Covid, with its extension into Long Covid, the note continues, have been scientifically associated with damage and dysfunction in multiple organs and organic systems, from the nervous to the cardiovascular system. Coagulation disorders with diffuse micro-clots, macro-embolisms and micro-embolisms, cardiac and cardio-vascular damage, fibrosis and multi-organ damage, systemic autoimmune consequences, prolonged immune system dysfunction, severe thromboembolic events are well documented. beyond the acute phase of the infection, metabolic pathologies such as diabetes, damage to the central and peripheral nervous system, and gastrointestinal pathologies, just to name a few conditions associated with Sars-CoV-2 infection.
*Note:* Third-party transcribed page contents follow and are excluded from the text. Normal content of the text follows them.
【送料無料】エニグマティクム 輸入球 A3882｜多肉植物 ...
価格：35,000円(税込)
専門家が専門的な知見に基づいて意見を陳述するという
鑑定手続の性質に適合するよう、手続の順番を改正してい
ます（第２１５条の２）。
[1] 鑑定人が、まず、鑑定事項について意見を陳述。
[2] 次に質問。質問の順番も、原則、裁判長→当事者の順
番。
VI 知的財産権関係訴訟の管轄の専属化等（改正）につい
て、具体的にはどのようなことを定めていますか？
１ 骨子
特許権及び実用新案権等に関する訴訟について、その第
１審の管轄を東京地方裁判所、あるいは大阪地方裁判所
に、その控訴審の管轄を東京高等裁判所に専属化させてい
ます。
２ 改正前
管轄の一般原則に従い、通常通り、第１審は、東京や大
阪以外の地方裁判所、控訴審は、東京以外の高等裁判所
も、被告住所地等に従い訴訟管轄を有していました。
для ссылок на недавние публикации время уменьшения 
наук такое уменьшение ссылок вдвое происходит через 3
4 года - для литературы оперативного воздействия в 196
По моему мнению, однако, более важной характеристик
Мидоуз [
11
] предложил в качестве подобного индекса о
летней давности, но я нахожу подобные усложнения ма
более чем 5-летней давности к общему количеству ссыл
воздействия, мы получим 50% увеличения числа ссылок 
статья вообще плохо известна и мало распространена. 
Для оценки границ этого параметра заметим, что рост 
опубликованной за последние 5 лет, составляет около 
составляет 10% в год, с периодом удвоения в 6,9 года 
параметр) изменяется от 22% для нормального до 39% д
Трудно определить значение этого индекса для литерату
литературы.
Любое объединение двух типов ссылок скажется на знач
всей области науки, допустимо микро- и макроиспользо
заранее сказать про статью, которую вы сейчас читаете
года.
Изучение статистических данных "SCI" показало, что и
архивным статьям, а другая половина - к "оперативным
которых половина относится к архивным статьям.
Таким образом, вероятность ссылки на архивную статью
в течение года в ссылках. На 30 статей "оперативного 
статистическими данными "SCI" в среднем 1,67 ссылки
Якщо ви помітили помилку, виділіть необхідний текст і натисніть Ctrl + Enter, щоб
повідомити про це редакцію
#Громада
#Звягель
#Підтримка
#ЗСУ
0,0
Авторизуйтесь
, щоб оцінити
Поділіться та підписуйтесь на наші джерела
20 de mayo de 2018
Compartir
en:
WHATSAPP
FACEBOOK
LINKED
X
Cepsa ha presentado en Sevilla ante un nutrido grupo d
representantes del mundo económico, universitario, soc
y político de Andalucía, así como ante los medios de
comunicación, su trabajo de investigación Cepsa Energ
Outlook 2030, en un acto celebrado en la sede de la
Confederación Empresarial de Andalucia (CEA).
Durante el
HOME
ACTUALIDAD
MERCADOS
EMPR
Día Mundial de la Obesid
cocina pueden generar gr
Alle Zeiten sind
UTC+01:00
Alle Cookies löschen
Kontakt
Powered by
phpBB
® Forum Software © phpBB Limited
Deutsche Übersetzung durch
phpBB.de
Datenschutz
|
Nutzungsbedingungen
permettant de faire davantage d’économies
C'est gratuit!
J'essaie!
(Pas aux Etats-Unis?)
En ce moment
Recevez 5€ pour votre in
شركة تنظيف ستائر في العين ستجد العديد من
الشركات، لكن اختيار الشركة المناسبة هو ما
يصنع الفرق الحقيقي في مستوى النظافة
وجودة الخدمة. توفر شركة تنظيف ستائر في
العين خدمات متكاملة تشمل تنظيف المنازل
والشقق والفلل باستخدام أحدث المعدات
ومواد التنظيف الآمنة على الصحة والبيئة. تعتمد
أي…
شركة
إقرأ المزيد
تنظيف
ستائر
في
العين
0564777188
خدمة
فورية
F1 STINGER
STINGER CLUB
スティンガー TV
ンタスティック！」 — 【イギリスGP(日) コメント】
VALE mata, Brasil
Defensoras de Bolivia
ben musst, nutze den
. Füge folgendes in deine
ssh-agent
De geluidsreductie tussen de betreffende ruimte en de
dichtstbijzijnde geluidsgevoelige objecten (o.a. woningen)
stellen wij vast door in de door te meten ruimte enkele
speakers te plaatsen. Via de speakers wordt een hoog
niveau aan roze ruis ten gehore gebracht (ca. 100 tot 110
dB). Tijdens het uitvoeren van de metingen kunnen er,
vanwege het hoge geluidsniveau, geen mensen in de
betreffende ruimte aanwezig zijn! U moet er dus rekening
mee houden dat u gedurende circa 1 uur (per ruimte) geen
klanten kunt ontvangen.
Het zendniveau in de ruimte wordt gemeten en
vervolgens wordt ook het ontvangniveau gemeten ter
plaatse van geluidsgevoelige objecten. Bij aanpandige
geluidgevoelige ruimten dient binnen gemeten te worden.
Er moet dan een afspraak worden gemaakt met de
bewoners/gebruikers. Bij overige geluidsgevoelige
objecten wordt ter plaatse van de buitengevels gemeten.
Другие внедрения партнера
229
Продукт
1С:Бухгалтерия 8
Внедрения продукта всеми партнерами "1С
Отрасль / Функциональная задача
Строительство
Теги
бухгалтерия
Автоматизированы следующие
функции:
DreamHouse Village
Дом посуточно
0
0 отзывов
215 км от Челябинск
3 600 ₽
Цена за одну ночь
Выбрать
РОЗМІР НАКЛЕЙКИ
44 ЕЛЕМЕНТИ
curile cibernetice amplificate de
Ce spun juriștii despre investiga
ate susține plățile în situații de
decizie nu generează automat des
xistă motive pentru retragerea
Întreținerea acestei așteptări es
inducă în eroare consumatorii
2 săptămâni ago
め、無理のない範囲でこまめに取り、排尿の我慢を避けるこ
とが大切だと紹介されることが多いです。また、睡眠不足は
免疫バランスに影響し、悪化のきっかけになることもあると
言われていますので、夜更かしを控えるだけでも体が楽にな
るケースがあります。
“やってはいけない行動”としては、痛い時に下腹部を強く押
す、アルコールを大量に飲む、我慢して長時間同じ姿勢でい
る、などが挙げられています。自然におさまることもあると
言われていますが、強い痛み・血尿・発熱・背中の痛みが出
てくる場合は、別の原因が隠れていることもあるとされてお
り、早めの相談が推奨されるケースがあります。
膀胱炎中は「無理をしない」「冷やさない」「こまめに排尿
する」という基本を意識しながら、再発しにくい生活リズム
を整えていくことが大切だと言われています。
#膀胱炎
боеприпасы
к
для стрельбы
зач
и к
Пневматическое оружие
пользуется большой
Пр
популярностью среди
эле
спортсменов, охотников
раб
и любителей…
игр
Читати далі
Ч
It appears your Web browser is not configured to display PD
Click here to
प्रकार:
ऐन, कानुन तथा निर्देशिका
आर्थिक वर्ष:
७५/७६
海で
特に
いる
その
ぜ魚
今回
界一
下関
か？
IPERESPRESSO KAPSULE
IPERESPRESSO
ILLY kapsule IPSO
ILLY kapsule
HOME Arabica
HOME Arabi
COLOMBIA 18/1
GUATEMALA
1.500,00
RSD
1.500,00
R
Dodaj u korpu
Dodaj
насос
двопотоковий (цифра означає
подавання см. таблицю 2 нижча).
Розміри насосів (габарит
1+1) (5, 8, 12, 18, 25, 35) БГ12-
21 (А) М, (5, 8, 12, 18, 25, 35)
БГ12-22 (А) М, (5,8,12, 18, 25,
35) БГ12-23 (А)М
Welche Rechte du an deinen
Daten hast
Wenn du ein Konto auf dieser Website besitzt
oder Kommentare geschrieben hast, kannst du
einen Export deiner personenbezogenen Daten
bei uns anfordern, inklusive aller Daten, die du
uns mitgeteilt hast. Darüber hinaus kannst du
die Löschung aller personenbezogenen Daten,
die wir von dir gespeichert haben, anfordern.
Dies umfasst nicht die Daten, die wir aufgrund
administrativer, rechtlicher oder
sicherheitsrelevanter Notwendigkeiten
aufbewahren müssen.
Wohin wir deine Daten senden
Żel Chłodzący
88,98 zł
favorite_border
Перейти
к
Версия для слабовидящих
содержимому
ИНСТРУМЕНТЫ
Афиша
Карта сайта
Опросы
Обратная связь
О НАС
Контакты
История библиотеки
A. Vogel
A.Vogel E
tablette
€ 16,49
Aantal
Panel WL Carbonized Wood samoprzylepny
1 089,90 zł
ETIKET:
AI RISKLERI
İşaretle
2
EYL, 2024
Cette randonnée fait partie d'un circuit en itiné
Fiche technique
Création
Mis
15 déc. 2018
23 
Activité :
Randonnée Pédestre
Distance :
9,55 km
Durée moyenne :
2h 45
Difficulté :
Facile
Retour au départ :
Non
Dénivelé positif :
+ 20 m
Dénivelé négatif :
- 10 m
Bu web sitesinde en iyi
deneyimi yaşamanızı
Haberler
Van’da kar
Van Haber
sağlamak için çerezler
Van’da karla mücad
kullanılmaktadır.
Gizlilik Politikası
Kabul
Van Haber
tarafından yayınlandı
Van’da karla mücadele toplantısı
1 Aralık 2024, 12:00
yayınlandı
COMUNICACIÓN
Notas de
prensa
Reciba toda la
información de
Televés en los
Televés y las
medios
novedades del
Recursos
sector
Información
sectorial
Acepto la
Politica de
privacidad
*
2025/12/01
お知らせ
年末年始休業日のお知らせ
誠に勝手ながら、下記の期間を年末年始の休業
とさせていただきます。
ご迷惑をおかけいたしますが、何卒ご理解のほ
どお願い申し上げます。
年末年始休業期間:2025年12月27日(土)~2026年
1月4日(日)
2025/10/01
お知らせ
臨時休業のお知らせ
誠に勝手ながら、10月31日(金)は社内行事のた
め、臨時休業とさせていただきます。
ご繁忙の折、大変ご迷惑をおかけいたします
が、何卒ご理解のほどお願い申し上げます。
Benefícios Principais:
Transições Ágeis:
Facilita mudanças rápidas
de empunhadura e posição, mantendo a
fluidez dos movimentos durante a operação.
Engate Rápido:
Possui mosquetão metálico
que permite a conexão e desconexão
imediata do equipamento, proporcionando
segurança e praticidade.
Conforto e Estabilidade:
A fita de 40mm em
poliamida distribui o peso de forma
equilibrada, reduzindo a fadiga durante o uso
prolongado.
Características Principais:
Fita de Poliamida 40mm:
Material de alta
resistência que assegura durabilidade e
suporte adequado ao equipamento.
The Long Covid pathology, as underlined by the patients themselves, can present a “non-linear course, with alternating phases of aggravation and improvement, progressive trend, or even apparent resolution of the most significant symptoms, but with possible sub-clinical or paucisymptomatic pathology “. Millions and millions of people around the world suffer or have suffered from Long Covid. “The repercussions on the personal lives of the patients and on the economy are serious”, signal the Italian representatives. Patients consider the taking charge by the national health system of fundamental importance. This, also to avoid further aggravations of conditions, such as coagulopathies or endocrine, autoimmune or cardiometabolic pathologies, for which adequate clinical treatments may exist.
“An incentive for research funding is also hoped for, in order to develop further knowledge of the disease and its treatment”, add Esperti and Perego. And again, it is asked: the recognition in some cases of disability and other forms of support, such as the codified exemptions for the Long Covid pathology or for the conditions associated with them; the possibility in the world of work to take advantage of flexible hours or remote access. They are forms of help “very necessary to ensure a dignified life for patients who need these recognitions for the widest possible participation in social and working life”, conclude Esperti and Perego.